Our anger at injustice is driven by compassion. We see evil things happening to people who don’t deserve it from people who seek to gain power and we feel compassion for the victims.  Why is it then that we often completely forget to be compassionate when it comes to addressing the problem. Often, our responses become self-centered rather than compassion-centered. Here are a few pitfalls we ought not fall into that lead to hateful words and actions:

1. We get defensive (usually over something we aren’t even involved in.) Humans like to make categories, especially when it comes to things like skin color. (Personally, I think the modern concept of “race” is a huge lie and tragedy.) For example, in Ferguson, the cop who shot Michael Brown was white and Brown was black. Brown’s friends and neighborhood, mostly black, are very understandably angry and see this event as an act of racial profiling and express this in TV interviews etc. But rather than trying to understand why they would feel this way, we immediately go, “Wait! I’m white (let’s face it, the BMA of America has virtually no African-American presence and so I’m confident most of the readers of this column are white) and I’m not a racist! Those people are wrong and now they’re making it a race issue!” Then we firmly entrench ourselves on one side of the black vs. white ungodly, false dichotomy Satan has used mightily for centuries instead of remembering that we should be on the side of justice. Remember, above all things, you are a representative of Christ. Christ is your source of identity. Identity for the Christian should never start with being a Democrat or Republican, conservative or liberal, American, white, black, Hispanic, Baptist, Presbyterian, etc. 

2. We get hateful. Once entrenched in our position, we start to make general statements. “All of those Iraqis/people in Ferguson are thugs/terrorists and they ought to go wipe them out.” I remember several years ago, in Baptist churches, more than one person saying of the Middle East, “I say nuke them all and let ‘Allah’ sort them out.” This kind of speech has no place in the Christian mouth. In fact, the assumption that everyone of a certain area means to do harm to everyone else is so demonstrably false it’s crazy. For example, initial reports indicate that many of the looters in Ferguson are from out-of-town groups. ISIS has destroyed many mosques. There are many more victims than perpetrators. I could go on, but ultimately the hateful Facebook comments and things that come from our mouths can often be traced back to point number three. 

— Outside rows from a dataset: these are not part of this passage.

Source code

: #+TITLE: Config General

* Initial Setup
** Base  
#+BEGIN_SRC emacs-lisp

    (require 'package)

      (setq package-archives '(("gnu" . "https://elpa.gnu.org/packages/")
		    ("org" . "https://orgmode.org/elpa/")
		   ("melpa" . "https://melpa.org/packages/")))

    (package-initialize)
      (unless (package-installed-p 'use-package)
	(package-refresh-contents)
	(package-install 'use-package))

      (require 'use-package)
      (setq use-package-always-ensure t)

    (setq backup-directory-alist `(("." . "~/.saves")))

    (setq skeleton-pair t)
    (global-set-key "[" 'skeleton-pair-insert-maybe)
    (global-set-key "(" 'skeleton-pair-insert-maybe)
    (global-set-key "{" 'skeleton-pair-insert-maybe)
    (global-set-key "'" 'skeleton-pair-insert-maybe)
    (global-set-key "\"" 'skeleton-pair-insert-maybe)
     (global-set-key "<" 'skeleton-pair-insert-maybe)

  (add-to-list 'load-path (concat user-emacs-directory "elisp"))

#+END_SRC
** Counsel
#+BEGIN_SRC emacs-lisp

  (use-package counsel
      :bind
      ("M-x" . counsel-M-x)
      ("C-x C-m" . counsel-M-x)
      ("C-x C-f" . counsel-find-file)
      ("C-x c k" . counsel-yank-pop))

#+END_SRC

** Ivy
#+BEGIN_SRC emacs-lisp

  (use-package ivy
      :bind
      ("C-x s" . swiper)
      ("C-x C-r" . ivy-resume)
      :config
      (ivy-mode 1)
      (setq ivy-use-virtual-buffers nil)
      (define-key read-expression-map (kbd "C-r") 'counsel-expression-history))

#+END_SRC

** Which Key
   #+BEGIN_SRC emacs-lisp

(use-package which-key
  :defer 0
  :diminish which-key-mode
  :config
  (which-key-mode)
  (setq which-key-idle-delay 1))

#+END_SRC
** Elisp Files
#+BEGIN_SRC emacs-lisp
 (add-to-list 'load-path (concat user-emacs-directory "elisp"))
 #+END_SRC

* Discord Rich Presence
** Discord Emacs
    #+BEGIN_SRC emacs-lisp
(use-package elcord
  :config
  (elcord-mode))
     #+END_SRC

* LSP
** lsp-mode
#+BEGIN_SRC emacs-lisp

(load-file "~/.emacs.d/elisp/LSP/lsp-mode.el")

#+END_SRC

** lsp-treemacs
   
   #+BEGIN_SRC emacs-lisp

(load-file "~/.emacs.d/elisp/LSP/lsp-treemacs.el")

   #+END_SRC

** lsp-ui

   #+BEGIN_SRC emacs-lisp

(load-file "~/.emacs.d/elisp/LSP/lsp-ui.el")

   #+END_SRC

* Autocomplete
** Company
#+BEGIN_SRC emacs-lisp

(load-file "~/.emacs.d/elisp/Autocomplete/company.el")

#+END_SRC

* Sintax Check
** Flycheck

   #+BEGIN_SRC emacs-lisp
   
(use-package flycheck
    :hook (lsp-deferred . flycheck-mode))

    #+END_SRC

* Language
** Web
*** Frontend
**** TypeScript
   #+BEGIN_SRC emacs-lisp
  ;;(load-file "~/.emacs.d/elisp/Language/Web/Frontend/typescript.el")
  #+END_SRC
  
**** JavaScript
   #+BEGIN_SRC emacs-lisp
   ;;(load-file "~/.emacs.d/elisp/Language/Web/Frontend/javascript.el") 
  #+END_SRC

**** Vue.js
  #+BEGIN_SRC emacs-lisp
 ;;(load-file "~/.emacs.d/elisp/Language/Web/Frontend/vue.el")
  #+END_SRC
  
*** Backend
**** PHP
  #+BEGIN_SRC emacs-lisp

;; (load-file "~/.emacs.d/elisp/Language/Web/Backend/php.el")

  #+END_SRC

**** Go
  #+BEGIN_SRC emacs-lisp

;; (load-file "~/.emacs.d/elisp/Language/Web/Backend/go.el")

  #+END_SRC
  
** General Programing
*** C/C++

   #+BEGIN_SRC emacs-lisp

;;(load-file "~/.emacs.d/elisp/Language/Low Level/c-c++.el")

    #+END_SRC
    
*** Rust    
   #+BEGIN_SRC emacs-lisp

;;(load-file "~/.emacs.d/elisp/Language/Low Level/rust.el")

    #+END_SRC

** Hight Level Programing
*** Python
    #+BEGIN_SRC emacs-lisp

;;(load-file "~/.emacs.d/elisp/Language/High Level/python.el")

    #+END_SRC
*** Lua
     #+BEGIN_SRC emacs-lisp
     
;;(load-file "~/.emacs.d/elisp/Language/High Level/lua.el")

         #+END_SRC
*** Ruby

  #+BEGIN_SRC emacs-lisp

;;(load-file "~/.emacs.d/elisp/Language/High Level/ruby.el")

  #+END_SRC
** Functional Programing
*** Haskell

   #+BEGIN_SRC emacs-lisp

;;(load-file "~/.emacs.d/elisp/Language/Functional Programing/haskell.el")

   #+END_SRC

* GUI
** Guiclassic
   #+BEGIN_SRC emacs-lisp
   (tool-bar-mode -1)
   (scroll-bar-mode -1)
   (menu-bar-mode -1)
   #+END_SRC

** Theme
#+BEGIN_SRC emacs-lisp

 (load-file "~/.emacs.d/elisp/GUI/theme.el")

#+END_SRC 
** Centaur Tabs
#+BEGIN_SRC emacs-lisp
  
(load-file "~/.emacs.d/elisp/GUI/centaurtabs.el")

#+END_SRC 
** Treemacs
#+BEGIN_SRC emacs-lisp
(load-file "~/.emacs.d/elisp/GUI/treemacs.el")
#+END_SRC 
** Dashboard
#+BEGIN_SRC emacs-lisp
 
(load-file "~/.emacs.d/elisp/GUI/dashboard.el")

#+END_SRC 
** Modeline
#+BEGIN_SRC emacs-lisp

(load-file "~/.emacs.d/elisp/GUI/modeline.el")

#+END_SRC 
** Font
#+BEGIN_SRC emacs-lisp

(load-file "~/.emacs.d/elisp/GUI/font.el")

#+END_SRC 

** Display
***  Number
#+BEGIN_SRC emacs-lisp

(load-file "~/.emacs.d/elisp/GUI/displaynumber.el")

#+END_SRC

3. We forget. We forget that no one will ever “get away” with anything and that it is not our job to make sure everyone “pays” (Rom. 12:19). We forget that God knows that humans have a tendency to cause chaos and that He has set up laws and governments to keep order and subdue wrongdoers so that we do not take matters “into our own hands” (Rom. 13:1-7). We forget that it is our job to be citizens of the Kingdom and take God’s glory into these dark situations so that His light will shine (Rom. 13:8-10). And, most importantly, we forget that we, as believers were enemies of God but He died for us anyway, and we have no reason to feel superior to anyone (the whole Bible). 

May God be merciful to me for when I’ve let anger take over the compassion that caused it in the first place.